## Given text:
──────────

On Tue, 02 May 2006 09:12:11 -0700, Thomas Hehl wrote:
Please forgive a newbie. I have extensive development background, but am new to wine and, though I've used VB a lot, am somewhat new to API programming.
Welcome! Don't worry, we all started in the same position as you did :)
I have an error while running Pagemaker 7.0 and try to paste text from the clipboard that I put into the clipboard from another app. I tried running with +relay and got a bunch of stuff. I tried +msgbox to find a trace for the message box that's created, but that didn't seem to work for some reason.
It might be generated by the app itself ... if you're sure it's a win32 message box look at the relay trace for MessageBox
- On the line: Call user32.GetClipboardData(00000001) ret=00439e26,
what does the ret mean? Isn't the return value posted later in the log?
Return address, as already said. Can be occasionally helpful, mostly can be ignored. It's posted twice because as you can see even for a relatively simple API a LOT of data can be generated in between. It's just more convenient to have it at that point.
- I haven't found a user32.c and have found many, many hits in the
source for GetClipboardData that I'm trying to sort through? How do I find the source code for that call?
The Wine source tree is a labyrinthe, mostly because it follows the layout of Windows itself. Believe it or not, it used to be far worse. These days nearly all the code for the APIs is under dlls/ so if you know where an API is implemented in Windows then you can find it there.

──────────

## Records supplied:
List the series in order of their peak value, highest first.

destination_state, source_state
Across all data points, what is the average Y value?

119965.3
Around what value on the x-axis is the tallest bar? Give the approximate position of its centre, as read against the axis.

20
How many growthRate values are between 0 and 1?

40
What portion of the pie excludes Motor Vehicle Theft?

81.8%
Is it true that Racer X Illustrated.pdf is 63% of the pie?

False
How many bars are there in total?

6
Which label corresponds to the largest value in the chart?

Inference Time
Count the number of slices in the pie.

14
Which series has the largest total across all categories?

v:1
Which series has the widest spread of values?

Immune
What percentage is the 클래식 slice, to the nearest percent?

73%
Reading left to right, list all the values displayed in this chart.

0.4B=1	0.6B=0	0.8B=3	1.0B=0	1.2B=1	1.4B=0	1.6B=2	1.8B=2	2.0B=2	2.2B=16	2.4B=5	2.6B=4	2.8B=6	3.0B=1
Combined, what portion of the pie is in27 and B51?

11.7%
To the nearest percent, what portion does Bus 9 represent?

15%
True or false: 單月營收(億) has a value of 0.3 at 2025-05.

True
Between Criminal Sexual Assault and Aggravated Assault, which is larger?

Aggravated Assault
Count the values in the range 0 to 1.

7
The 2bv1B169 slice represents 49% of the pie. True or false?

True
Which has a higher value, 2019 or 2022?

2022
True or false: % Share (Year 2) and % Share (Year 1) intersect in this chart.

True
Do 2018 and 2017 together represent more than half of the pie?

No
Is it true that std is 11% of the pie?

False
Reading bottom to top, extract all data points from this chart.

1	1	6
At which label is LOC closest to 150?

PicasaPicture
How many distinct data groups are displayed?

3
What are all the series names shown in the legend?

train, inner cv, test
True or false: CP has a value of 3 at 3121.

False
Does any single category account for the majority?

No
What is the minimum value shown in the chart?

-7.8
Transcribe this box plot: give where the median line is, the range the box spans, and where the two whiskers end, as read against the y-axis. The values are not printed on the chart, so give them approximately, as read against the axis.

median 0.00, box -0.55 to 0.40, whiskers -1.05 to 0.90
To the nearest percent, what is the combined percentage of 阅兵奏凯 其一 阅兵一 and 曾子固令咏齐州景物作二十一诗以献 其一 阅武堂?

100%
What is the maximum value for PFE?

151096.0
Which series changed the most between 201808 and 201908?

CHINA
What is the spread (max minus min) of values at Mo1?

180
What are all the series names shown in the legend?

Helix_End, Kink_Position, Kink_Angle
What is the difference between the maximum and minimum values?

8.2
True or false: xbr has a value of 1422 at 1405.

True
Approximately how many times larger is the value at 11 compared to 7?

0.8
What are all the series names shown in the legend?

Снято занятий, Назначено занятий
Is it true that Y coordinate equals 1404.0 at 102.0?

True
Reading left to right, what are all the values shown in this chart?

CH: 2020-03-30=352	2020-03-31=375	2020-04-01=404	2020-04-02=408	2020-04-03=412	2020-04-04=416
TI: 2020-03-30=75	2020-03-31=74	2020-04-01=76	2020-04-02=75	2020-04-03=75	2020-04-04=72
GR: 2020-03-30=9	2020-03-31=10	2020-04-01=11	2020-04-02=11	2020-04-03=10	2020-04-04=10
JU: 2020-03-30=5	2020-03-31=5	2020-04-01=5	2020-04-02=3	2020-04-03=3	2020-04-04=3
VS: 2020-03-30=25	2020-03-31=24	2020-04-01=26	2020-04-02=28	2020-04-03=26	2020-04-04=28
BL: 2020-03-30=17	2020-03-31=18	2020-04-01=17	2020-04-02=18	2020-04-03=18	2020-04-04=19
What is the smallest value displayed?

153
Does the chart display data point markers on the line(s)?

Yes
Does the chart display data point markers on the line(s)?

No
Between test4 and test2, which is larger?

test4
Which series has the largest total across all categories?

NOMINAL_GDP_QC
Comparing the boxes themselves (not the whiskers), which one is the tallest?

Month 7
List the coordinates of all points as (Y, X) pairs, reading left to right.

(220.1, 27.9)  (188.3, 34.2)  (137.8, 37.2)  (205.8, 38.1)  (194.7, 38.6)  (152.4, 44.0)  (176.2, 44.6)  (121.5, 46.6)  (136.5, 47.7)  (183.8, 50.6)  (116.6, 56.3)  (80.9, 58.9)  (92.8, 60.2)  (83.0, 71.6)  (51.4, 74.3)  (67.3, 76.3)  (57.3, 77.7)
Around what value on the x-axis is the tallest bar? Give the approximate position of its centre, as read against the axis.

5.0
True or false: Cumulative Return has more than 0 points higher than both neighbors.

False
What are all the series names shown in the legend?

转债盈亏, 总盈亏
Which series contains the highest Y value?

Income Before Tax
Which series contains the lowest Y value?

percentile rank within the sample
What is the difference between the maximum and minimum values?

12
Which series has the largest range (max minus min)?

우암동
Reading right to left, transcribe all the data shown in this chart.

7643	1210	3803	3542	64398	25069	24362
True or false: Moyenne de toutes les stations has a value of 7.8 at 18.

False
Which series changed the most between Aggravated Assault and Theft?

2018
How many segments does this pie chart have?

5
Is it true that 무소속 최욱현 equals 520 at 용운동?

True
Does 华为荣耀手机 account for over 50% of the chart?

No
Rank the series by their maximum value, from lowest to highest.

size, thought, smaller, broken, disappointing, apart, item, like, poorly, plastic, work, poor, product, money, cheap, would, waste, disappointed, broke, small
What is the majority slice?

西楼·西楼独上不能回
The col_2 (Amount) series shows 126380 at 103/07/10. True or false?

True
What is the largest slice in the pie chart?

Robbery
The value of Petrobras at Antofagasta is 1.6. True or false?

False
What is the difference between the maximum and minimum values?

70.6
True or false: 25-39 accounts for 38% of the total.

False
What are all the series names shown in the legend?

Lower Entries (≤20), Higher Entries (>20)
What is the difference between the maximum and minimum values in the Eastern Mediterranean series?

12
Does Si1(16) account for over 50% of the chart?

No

──────────

## Exercise details:
Answer these questions from the Wine debugging exchange:
1. Which program was Thomas Hehl running when the error appeared?
2. What does "ret" mean on the GetClipboardData line?
3. Under which directory is nearly all the API code now kept?

## Response to the task:
1. Pagemaker 7.0
2. Return address
3. dlls/